Ook ontvangt het kabinet signalen van medeoverheden dat zij op basis van de praktijk
nog veel mogelijkheden zien om de samenwerking met TenneT te verbeteren, bijvoorbeeld
door beter omgevingsmanagement.
Conclusie
Het kabinet concludeert dat het inkorten van de doorlooptijd van elektriciteitsprojecten
alleen lukt als de knelpunten in de verschillende fases van projecten integraal worden
opgepakt, inclusief het bepalen van het bevoegd gezag. Dit is vooral urgent bij de
projecten op het hoogspanningsnetwerk (110kV en hoger). Het kabinet zet daarom met
zijn aanpak in op het wegnemen van deze knelpunten om het uitbreiden en verzwaren
van het hoogspanningsnetwerk te versnellen. De doorlooptijden van realisatie van midden-
en laagspanningsprojecten zijn een stuk korter, maar waar mogelijk worden de maatregelen
in overleg met regionale netbeheerders ook op deze netten toegepast. De analyse van
de 100 sleutelprojecten leidt tot een aanvullende aanpak langs 4 sporen.
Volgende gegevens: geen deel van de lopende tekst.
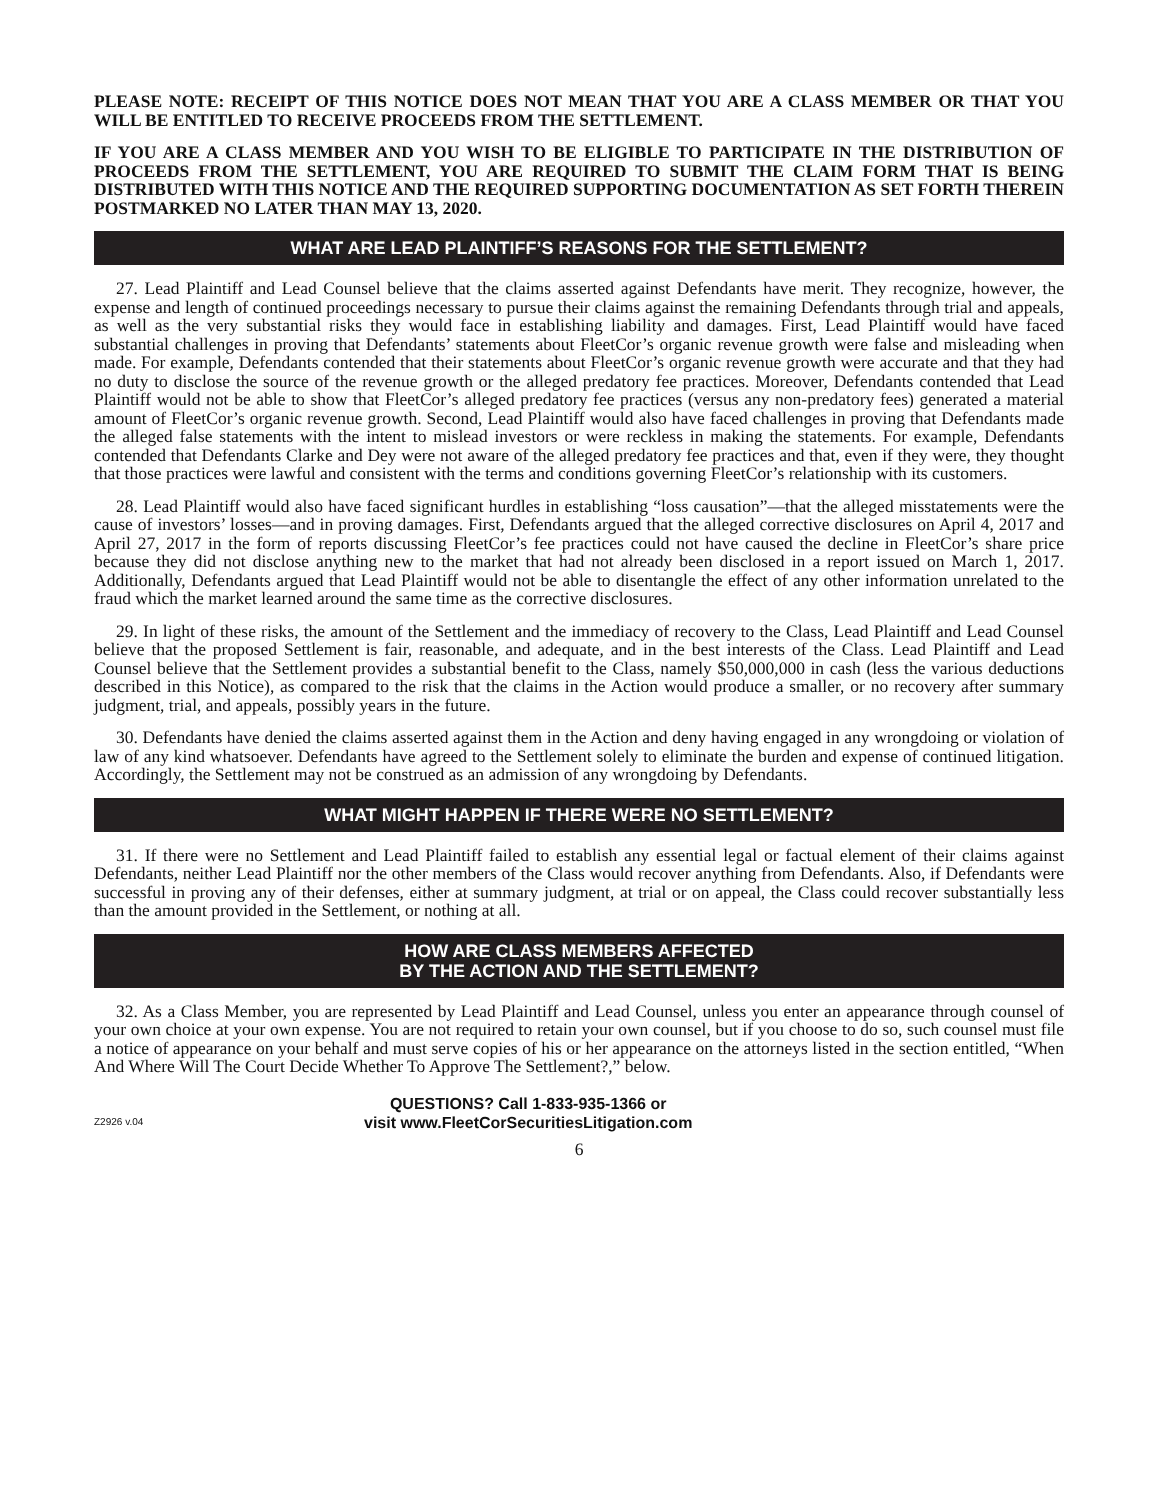PLEASE NOTE: RECEIPT OF THIS NOTICE DOES NOT MEAN THAT YOU ARE A CLASS MEMBER OR THAT YOU WILL BE ENTITLED TO RECEIVE PROCEEDS FROM THE SETTLEMENT.
IF YOU ARE A CLASS MEMBER AND YOU WISH TO BE ELIGIBLE TO PARTICIPATE IN THE DISTRIBUTION OF PROCEEDS FROM THE SETTLEMENT, YOU ARE REQUIRED TO SUBMIT THE CLAIM FORM THAT IS BEING DISTRIBUTED WITH THIS NOTICE AND THE REQUIRED SUPPORTING DOCUMENTATION AS SET FORTH THEREIN POSTMARKED NO LATER THAN MAY 13, 2020.
WHAT ARE LEAD PLAINTIFF’S REASONS FOR THE SETTLEMENT?
27. Lead Plaintiff and Lead Counsel believe that the claims asserted against Defendants have merit. They recognize, however, the expense and length of continued proceedings necessary to pursue their claims against the remaining Defendants through trial and appeals, as well as the very substantial risks they would face in establishing liability and damages. First, Lead Plaintiff would have faced substantial challenges in proving that Defendants’ statements about FleetCor’s organic revenue growth were false and misleading when made. For example, Defendants contended that their statements about FleetCor’s organic revenue growth were accurate and that they had no duty to disclose the source of the revenue growth or the alleged predatory fee practices. Moreover, Defendants contended that Lead Plaintiff would not be able to show that FleetCor’s alleged predatory fee practices (versus any non-predatory fees) generated a material amount of FleetCor’s organic revenue growth. Second, Lead Plaintiff would also have faced challenges in proving that Defendants made the alleged false statements with the intent to mislead investors or were reckless in making the statements. For example, Defendants contended that Defendants Clarke and Dey were not aware of the alleged predatory fee practices and that, even if they were, they thought that those practices were lawful and consistent with the terms and conditions governing FleetCor’s relationship with its customers.
28. Lead Plaintiff would also have faced significant hurdles in establishing “loss causation”—that the alleged misstatements were the cause of investors’ losses—and in proving damages. First, Defendants argued that the alleged corrective disclosures on April 4, 2017 and April 27, 2017 in the form of reports discussing FleetCor’s fee practices could not have caused the decline in FleetCor’s share price because they did not disclose anything new to the market that had not already been disclosed in a report issued on March 1, 2017. Additionally, Defendants argued that Lead Plaintiff would not be able to disentangle the effect of any other information unrelated to the fraud which the market learned around the same time as the corrective disclosures.
29. In light of these risks, the amount of the Settlement and the immediacy of recovery to the Class, Lead Plaintiff and Lead Counsel believe that the proposed Settlement is fair, reasonable, and adequate, and in the best interests of the Class. Lead Plaintiff and Lead Counsel believe that the Settlement provides a substantial benefit to the Class, namely $50,000,000 in cash (less the various deductions described in this Notice), as compared to the risk that the claims in the Action would produce a smaller, or no recovery after summary judgment, trial, and appeals, possibly years in the future.
30. Defendants have denied the claims asserted against them in the Action and deny having engaged in any wrongdoing or violation of law of any kind whatsoever. Defendants have agreed to the Settlement solely to eliminate the burden and expense of continued litigation. Accordingly, the Settlement may not be construed as an admission of any wrongdoing by Defendants.
WHAT MIGHT HAPPEN IF THERE WERE NO SETTLEMENT?
31. If there were no Settlement and Lead Plaintiff failed to establish any essential legal or factual element of their claims against Defendants, neither Lead Plaintiff nor the other members of the Class would recover anything from Defendants. Also, if Defendants were successful in proving any of their defenses, either at summary judgment, at trial or on appeal, the Class could recover substantially less than the amount provided in the Settlement, or nothing at all.
HOW ARE CLASS MEMBERS AFFECTED
BY THE ACTION AND THE SETTLEMENT?
32. As a Class Member, you are represented by Lead Plaintiff and Lead Counsel, unless you enter an appearance through counsel of your own choice at your own expense. You are not required to retain your own counsel, but if you choose to do so, such counsel must file a notice of appearance on your behalf and must serve copies of his or her appearance on the attorneys listed in the section entitled, “When And Where Will The Court Decide Whether To Approve The Settlement?,” below.
Z2926 v.04
QUESTIONS? Call 1-833-935-1366 or
visit www.FleetCorSecuritiesLitigation.com
6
1. Meer regie op versnelling projecten
Om de genoemde problemen aan te pakken is meer regie nodig op de nationale hoogspanningsinfrastructuur.
Dit vereist een nieuwe werkwijze. Bij de start van een nieuw urgent hoogspanningsproject
moet sneller duidelijk worden welke bestuurlijke laag het bevoegd gezag voor het project
oppakt. Waar mogelijk is dat de gemeente, waar nodig de provincie of het Rijk. Op
basis van bestaande praktijk wil het kabinet vaker het bevoegd gezag voor elektriciteitsprojecten
bij provincie of het Rijk beleggen. Vervolgens maakt het Rijk bij de start van het
proces duidelijke afspraken met de netbeheerder(s) en medeoverheden over strenge monitoring,
termijnen van besluitvorming, inventarisatie van bottlenecks en het inzetten van versnellingsmaatregelen.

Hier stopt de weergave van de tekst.